I have to go back and see what you ate this week, wasn't able to do that this week.

Posted by: mare at October 27, 2013 09:50 AM (A98Xu)

2 By the way, thanks for bothering to write down what you eat. It's pretty interesting to me.

Posted by: mare at October 27, 2013 10:00 AM (A98Xu)

3 Anabolic diet is entirely about macronutrient partitioning/timing.  Food quality isn't mentioned at all in the book.  He even recommends a lot of processed meats during the week, and hitting your carb targets with pizza and beer on the weekends.  Obviously, I don't do it that way because I'm trying to maximize food quality. 

The white rice is my lone concession to an inability to get enough carbs in with just tubers and fruit if I have to do it all at once on the weekends.  Also because I like rice and I don't think it's hurting me to have it once a week.

Posted by: leoncaruthers at October 27, 2013 11:49 AM (G5lyi)

4 I'm kind of confused.
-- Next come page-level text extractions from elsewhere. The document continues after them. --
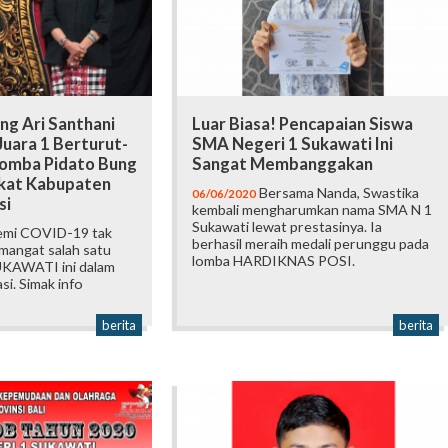
g Ari Santhani
Luar Biasa! Pencapaian Siswa
uara 1 Berturut-
SMA Negeri 1 Sukawati Ini
Lomba Pidato Bung
Sangat Membanggakan
gkat Kabupaten
Bersama Nanda, Swastika
06/06/2020
si
kembali mengharumkan nama SMA N 1
Sukawati lewat prestasinya. Ia
mi COVID-19 tak
berhasil meraih medali perunggu pada
angat salah satu
lomba HARDIKNAS POSI.
UKAWATI ini dalam
i. Simak info
berita
berita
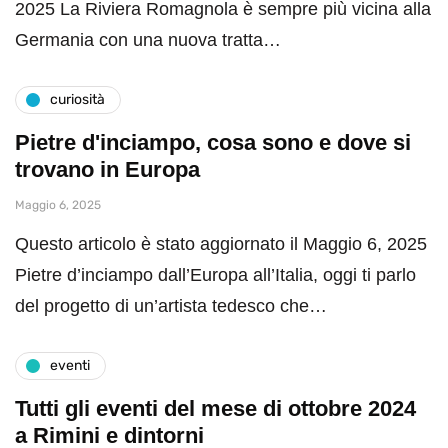
2025 La Riviera Romagnola è sempre più vicina alla
Germania con una nuova tratta…
curiosità
Pietre d'inciampo, cosa sono e dove si
trovano in Europa
Maggio 6, 2025
Questo articolo è stato aggiornato il Maggio 6, 2025
Pietre d’inciampo dall’Europa all’Italia, oggi ti parlo
del progetto di un’artista tedesco che…
eventi
Tutti gli eventi del mese di ottobre 2024
a Rimini e dintorni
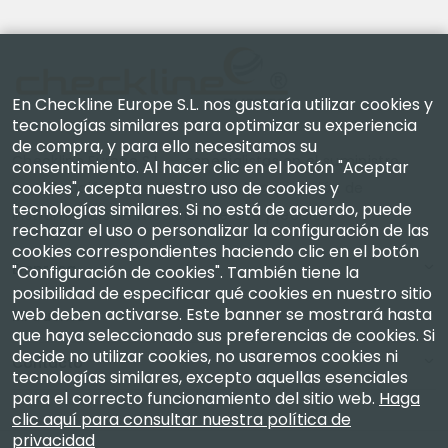
En Checkline Europe S.L. nos gustaría utilizar cookies y
tecnologías similares para optimizar su experiencia
de compra, y para ello necesitamos su
Checkline Europe S.L. — especialistas en el suministro,
consentimiento. Al hacer clic en el botón "Aceptar
cookies", acepta nuestro uso de cookies y
la calibración, la certificación y la reparación de
tecnologías similares. Si no está de acuerdo, puede
instrumentos de medición de alta precisión.
rechazar el uso o personalizar la configuración de las
cookies correspondientes haciendo clic en el botón
Empresa
"Configuración de cookies". También tiene la
posibilidad de especificar qué cookies en nuestro sitio
web deben activarse. Este banner se mostrará hasta
Mi Cuenta
que haya seleccionado sus preferencias de cookies. Si
decide no utilizar cookies, no usaremos cookies ni
Contacto
tecnologías similares, excepto aquellas esenciales
para el correcto funcionamiento del sitio web.
Haga
clic aquí para consultar nuestra política de
privacidad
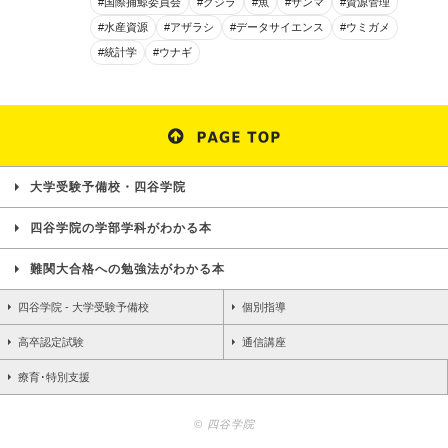
#国際捕鯨委員会
#クジラ
#魚
#サンマ
#資源管理
#水産資源
#アザラシ
#データサイエンス
#ウミガメ
#統計学
#ウナギ
大学受験予備校・四谷学院
四谷学院の学部学科がわかる本
難関大合格への勉強法がわかる本
四谷学院 - 大学受験予備校
個別指導
高卒認定試験
通信講座
療育･特別支援
© 四谷学院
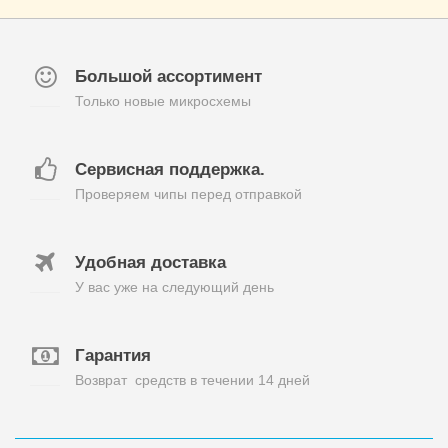
Большой ассортимент
Только новые микросхемы
Сервисная поддержка.
Проверяем чипы перед отправкой
Удобная доставка
У вас уже на следующий день
Гарантия
Возврат средств в течении 14 дней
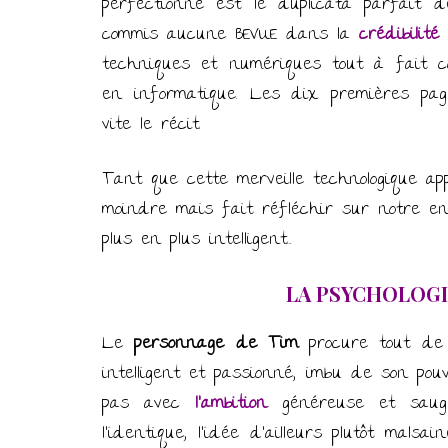
perfectionné est le duplicata parfait d
commis aucune BEVUE dans la
crédibilité
d
techniques et numériques tout à fait co
en informatique. Les dix premières pa
vite le récit.
Tant que cette merveille technologique ap
moindre mais fait réfléchir sur notre e
plus en plus intelligent…
LA PSYCHOLOGI
Le
personnage de Tim
procure tout de
intelligent et passionné, imbu de son pou
pas avec
l’ambition
généreuse et saug
l’identique, l’idée d’ailleurs plutôt mals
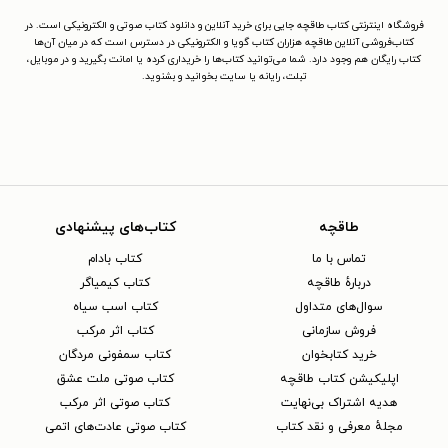
فروشگاه اینترنتی کتاب طاقچه جایی برای خرید آنلاین و دانلود کتاب صوتی و الکترونیکی است. در
کتاب‌فروشی آنلاین طاقچه هزاران کتاب گویا و الکترونیکی در دسترس است که در میان آن‌ها
کتاب رایگان هم وجود دارد. شما می‌توانید کتاب‌ها را خریداری کرده یا امانت بگیرید و در موبایل،
تبلت، رایانه یا سایت بخوانید و بشنوید.
طاقچه
کتاب‌های پیشنهادی
تماس با ما
کتاب بادام
دربارهٔ طاقچه
کتاب کیمیاگر
سوال‌های متداول
کتاب اسب سیاه
فروش سازمانی
کتاب اثر مرکب
خرید کتابخوان
کتاب سمفونی مردگان
اپلیکیشن کتاب طاقچه
کتاب صوتی ملت عشق
هدیه اشتراک بی‌نهایت
کتاب صوتی اثر مرکب
مجلهٔ معرفی و نقد کتاب
کتاب صوتی عادت‌های اتمی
Not with your explanation but what I should be eating during the week vs during the weekend. Aren't pasta/wheat/etc carbs just as bad as carb calories from sweets (cake/candy/etc)?
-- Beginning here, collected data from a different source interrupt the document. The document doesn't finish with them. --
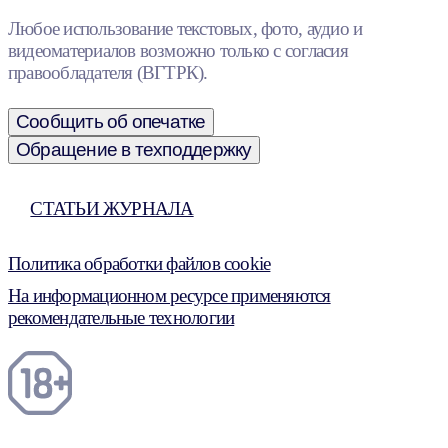
Любое использование текстовых, фото, аудио и
видеоматериалов возможно только с согласия
правообладателя (ВГТРК).
Сообщить об опечатке
Обращение в техподдержку
СТАТЬИ ЖУРНАЛА
Политика обработки файлов cookie
На информационном ресурсе применяются
рекомендательные технологии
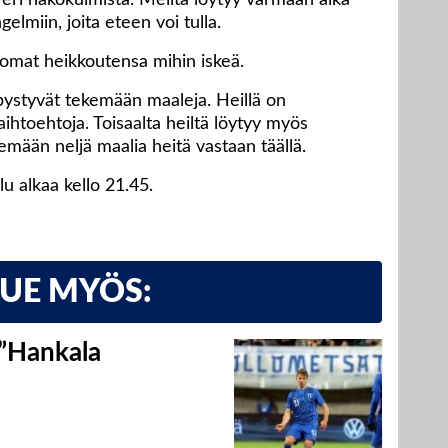
eri näkökulmista. Meiltä löytyy varmaan aika
gelmiin, joita eteen voi tulla.
omat heikkoutensa mihin iskeä.
pystyvät tekemään maaleja. Heillä on
ihtoehtoja. Toisaalta heiltä löytyy myös
emään neljä maalia heitä vastaan täällä.
u alkaa kello 21.45.
LUE MYÖS:
 ”Hankala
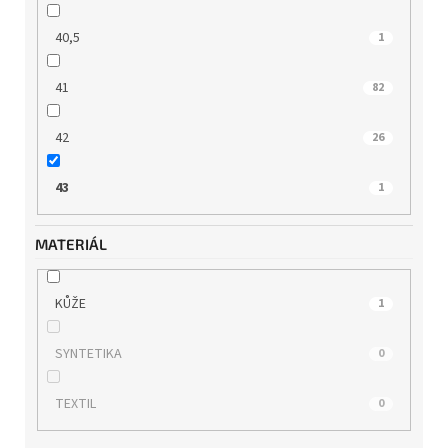
40,5
1
41
82
42
26
43
1
MATERIÁL
KŮŽE
1
SYNTETIKA
0
TEXTIL
0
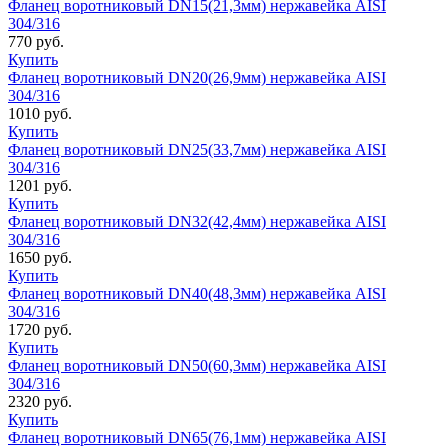
Фланец воротниковый DN15(21,3мм) нержавейка AISI
304/316
770
руб.
Купить
Фланец воротниковый DN20(26,9мм) нержавейка AISI
304/316
1010
руб.
Купить
Фланец воротниковый DN25(33,7мм) нержавейка AISI
304/316
1201
руб.
Купить
Фланец воротниковый DN32(42,4мм) нержавейка AISI
304/316
1650
руб.
Купить
Фланец воротниковый DN40(48,3мм) нержавейка AISI
304/316
1720
руб.
Купить
Фланец воротниковый DN50(60,3мм) нержавейка AISI
304/316
2320
руб.
Купить
Фланец воротниковый DN65(76,1мм) нержавейка AISI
Posted by: mare at October 27, 2013 12:22 PM (A98Xu)

5 The difference is nutrient density and toxic load.  Froot By The Foot is just sugar and synthetic chemicals, cake and pasta are going to have a bunch of gluten, and corn chips are going to have zein (prolamine analogous to gluten in wheat).  Sweet potatoes (and white potatoes) are -- per calorie -- far richer in micronutrients.  White rice isn't very nutrient dense -- it's basically just amylose in a pill-shaped box -- but it's got nothing else.  Very little of rice's gluten analogue is present in modern varieties, and there are no antinutrients left after something like 10 millenia of selective breeding.  I don't know as much about jicama or yucca, but bananas and plantains are also good choices, though the bananas are going to be heavier in fructose/glucose than the plantains.
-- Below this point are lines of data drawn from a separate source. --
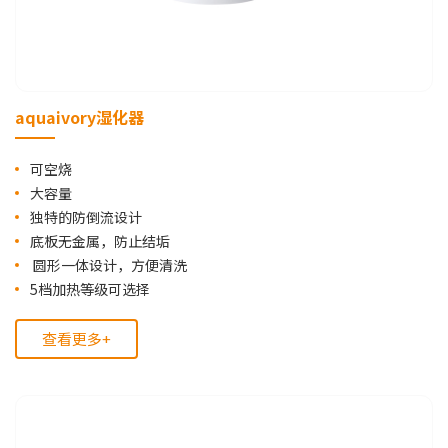
aquaivory湿化器
可空烧
大容量
独特的防倒流设计
底板无金属，防止结垢
圆形一体设计，方便清洗
5档加热等级可选择
查看更多+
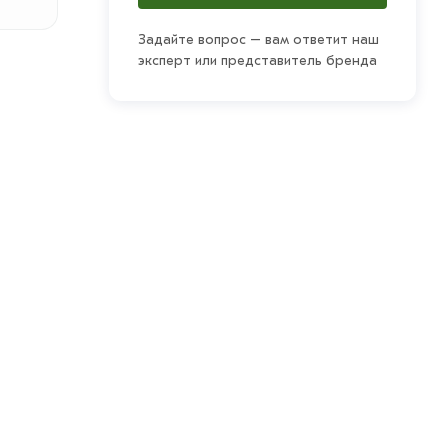
Задайте вопрос – вам ответит наш
эксперт или представитель бренда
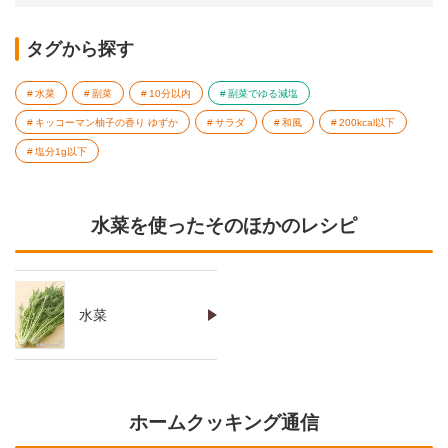
タグから探す
水菜
副菜
10分以内
副菜でゆる減塩
キッコーマン柚子の香り ゆずか
サラダ
和風
200kcal以下
塩分1g以下
水菜を使ったそのほかのレシピ
水菜
ホームクッキング通信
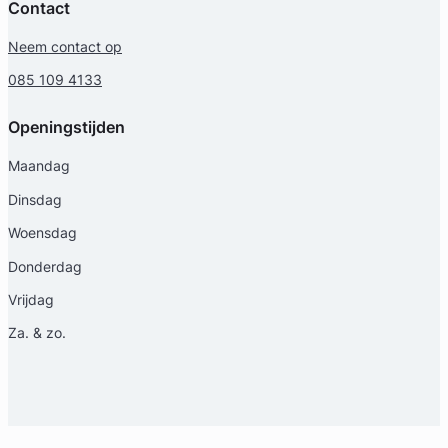
Contact
Neem contact op
085 109 4133
Openingstijden
Maandag
Dinsdag
Woensdag
Donderdag
Vrijdag
Za. & zo.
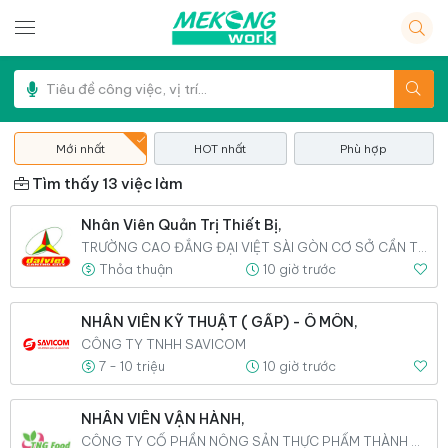
Mới nhất
HOT nhất
Phù hợp
Tìm thấy 13 việc làm
Nhân Viên Quản Trị Thiết Bị,
TRƯỜNG CAO ĐẲNG ĐẠI VIỆT SÀI GÒN CƠ SỞ CẦN THƠ
Thỏa thuận
10 giờ trước
NHÂN VIÊN KỸ THUẬT ( GẤP) - Ô MÔN,
CÔNG TY TNHH SAVICOM
7 - 10 triệu
10 giờ trước
NHÂN VIÊN VẬN HÀNH,
CÔNG TY CỔ PHẦN NÔNG SẢN THỰC PHẨM THÀNH NGỌC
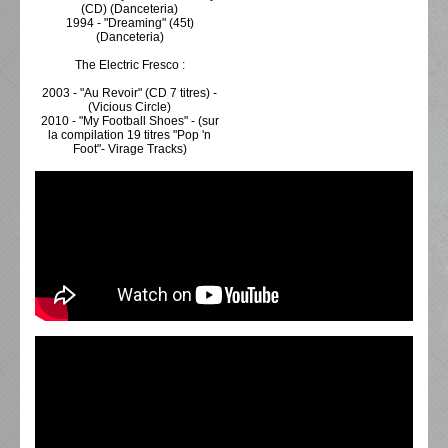
(CD) (Danceteria)
1994 - "Dreaming" (45t)
(Danceteria)
The Electric Fresco :
2003 - "Au Revoir" (CD 7 titres) -
(Vicious Circle)
2010 - "My Football Shoes" - (sur
la compilation 19 titres "Pop 'n
Foot"- Virage Tracks)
If you're going to eat carbs at all, these are probably your safest choices.  I try to lean more toward the starches rather than fruits because fructose can only be used by the liver, and then only to replenish liver glycogen or to be converted into fat.

The only reason to do this at all is because heavy anaerobic activity like weightlifting requires muscle glycogen.  If I were just walking and doing light resistance work, I wouldn't need to eat many carbohydrates at all.  The point of the AD is to operate on fat most of the time, but still have sugar available for the activities that demand it.  The long abstentions from carbohydrates during the week ensure that muscles soak up the carb re-feed rather than allowing it to just be blood sugar or be converted to fat tissue.

Posted by: leoncaruthers at October 27, 2013 12:49 PM (G5lyi)

6 Well, I'm glad I asked, that makes sense.
Thank's Leon.
The last paragraph nailed what I was not understanding.